Affiliate Summit West is Coming to Town

I’ve been thinking a lot lately about what direction my career is headed in and whether I’m happy with that. At the moment, I have a kind of split career. In one career, I teach college students about important stuff like race, class, gender, and culture. In the other career, I write for several websites and other outlets, including some commercial writing. Both make me happy while I’m doing them, and both are incredibly rewarding.

But I’m stalled in teaching. I’ve made some great big financial mistakes that mean I’m probably never going to get my PhD; nobody at my university even knows who I am anymore.
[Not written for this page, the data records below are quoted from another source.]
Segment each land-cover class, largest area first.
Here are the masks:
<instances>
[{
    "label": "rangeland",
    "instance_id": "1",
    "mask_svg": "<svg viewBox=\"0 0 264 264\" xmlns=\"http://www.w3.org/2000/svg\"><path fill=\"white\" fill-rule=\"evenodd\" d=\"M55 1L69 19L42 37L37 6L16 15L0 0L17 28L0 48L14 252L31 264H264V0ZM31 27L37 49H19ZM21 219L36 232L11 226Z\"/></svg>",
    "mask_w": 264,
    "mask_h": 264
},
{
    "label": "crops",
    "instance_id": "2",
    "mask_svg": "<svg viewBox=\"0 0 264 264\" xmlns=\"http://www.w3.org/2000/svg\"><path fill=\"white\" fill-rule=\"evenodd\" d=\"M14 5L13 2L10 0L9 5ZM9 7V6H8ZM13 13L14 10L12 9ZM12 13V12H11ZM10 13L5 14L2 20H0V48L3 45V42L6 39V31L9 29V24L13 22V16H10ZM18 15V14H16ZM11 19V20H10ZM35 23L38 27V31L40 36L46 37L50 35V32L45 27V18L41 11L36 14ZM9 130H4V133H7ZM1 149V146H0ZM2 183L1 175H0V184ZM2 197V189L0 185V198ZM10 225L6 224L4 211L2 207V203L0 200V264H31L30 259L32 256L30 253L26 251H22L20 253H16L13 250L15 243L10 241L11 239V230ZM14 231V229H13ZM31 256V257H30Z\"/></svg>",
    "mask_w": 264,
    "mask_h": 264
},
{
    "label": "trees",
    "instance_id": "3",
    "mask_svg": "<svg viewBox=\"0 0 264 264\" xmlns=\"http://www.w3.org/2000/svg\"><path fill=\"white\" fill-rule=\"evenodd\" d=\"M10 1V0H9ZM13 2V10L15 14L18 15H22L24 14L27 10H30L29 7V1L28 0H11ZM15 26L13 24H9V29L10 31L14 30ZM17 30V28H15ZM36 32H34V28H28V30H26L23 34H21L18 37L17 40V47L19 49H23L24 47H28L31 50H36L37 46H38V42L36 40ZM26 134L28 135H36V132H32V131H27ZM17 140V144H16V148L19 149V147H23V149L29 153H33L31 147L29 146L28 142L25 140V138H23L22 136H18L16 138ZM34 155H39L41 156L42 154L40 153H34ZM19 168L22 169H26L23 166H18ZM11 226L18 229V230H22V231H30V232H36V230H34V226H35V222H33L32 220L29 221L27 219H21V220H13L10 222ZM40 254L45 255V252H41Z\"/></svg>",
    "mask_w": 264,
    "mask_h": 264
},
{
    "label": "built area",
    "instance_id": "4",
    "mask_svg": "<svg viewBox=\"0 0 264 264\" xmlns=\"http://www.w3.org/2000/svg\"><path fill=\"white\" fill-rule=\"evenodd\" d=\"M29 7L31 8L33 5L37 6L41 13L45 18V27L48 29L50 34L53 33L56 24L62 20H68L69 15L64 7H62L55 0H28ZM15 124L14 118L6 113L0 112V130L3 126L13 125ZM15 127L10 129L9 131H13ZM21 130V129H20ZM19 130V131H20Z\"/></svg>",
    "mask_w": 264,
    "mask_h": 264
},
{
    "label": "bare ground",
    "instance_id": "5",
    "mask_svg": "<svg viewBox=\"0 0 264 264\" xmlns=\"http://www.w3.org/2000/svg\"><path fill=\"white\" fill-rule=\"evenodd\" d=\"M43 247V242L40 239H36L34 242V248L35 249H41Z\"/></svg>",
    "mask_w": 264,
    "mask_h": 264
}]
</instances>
I’ve chugged along at my dissertation for years, but for the last year or so it’s gotten harder and harder to motivate myself to work on it because, to be honest, neither my heart nor my soul is in it any more.

That should be sad, but it’s not, because I don’t think I ever really wanted to be a professor; I think I’ve always wanted to be a teacher. What’s the difference, you ask? Well, a professor does research, writes books, gives presentations — and occasionally, when everything else is done, teaches a class. A teacher, on the other hand, teaches — whether in a classroom, on a website, in a book, whatever.
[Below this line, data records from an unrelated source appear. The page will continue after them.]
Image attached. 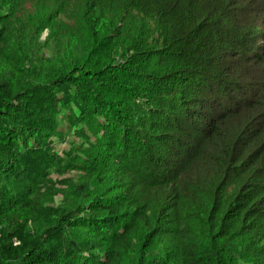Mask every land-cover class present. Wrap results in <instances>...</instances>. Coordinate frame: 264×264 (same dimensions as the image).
Instances as JSON below:
<instances>
[{
	"label": "trees",
	"instance_id": "1",
	"mask_svg": "<svg viewBox=\"0 0 264 264\" xmlns=\"http://www.w3.org/2000/svg\"><path fill=\"white\" fill-rule=\"evenodd\" d=\"M0 264H264V0H0Z\"/></svg>",
	"mask_w": 264,
	"mask_h": 264
},
{
	"label": "rangeland",
	"instance_id": "2",
	"mask_svg": "<svg viewBox=\"0 0 264 264\" xmlns=\"http://www.w3.org/2000/svg\"><path fill=\"white\" fill-rule=\"evenodd\" d=\"M263 3V2H261ZM28 32H25L27 35ZM56 35L49 34L47 28L43 29L41 32L36 31V37L32 41L30 40H20L21 42L29 45L31 52L34 51V67L33 74L35 82H42L46 79L48 74L53 73V66L57 67L60 64V60L64 57L65 46L60 37ZM16 38V35H13ZM47 115L52 113V118L57 122V129L55 130L54 137V149L57 151H63L68 148V143L70 140H76V143L80 142L76 137L72 136V131L69 129V122L65 119L63 115L67 114V108L61 107V105L55 100L47 103ZM54 111V112H53ZM45 116L42 115L39 121H42ZM66 137L64 140H58L56 137ZM61 197H49L47 194L39 196V201L49 205H55L60 202Z\"/></svg>",
	"mask_w": 264,
	"mask_h": 264
}]
</instances>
The reality of the academic market is, I’m not going to be a professor at a “top school”, even with a PhD, because I care too much about teaching. Which is fine, except I have a family to feed and a life to live, and I can’t do that on an adjunct’s salary.

In my other career, I’m a writer. I’m pretty good at it, I think — I’ve gotten my fair share of diggs and trackbacks and thankful comments on my writing on the web, and my off-line writing gets a pretty good response. At lifehack.org alone, I have upwards of a million readers a month. And I have a good understanding of the marketing and relationship-building strategies that matter for writers in the new media. More and more I think this is where I should be focusing my efforts.

Especially since BlogWorld Expo in November. There I saw an entire professional world unfolding before my eyes, and a little glimpse of what the future holds. I mean, I’ve been blogging since 2000, but it wasn’t until BlogWorld that I really saw that one could build a career on the Internet without being a coder or a designer.

So now Affiliate Summit West is heading to town. That’s one of the nice things about living in Las Vegas — conferences come right to your doorstep! Of course, the downside is, you need a lot of money to go to them — Affiliate Summit is $1449 for the whole conference, and a couple hundred just to have a look around.

But John Chow is giving away a free full pass and a couple of free floor passes, so all of a sudden it’s worth thinking about going. I have to admit, I have a really hard time wrapping my head around affiliate marketing. Not the concept itself, which is pretty straightforward — you link to products your audience would enjoy, and if they click through and spend money, you get a piece. But few sites do this well, and from the outside, doing it well seems to be such a large job that it would eclipse the actual writing that’s supposed to be the star of the show.

I’ve made a goal for this year: By the fall semester, I plan to cut my teaching load in half. And I plan to do that not just by replacing the pay those classes bring in but by doubling it. That means, effectively, I have to hit $25000 in non-teaching income by September, which is very doable. (I’ve already accounted for about 1/3 of that with existing work, actually).

Which means that the time is now to figure out how this stuff all works — affiliate marketing, social networking, contextual advertising, all of it. If I want to write for a living, I have to figure out how to live by writing. BlogWorld was a step in the right direction — it gave me a real big push towards bringing this all together. Something like Affiliate Summit West would be a great next step!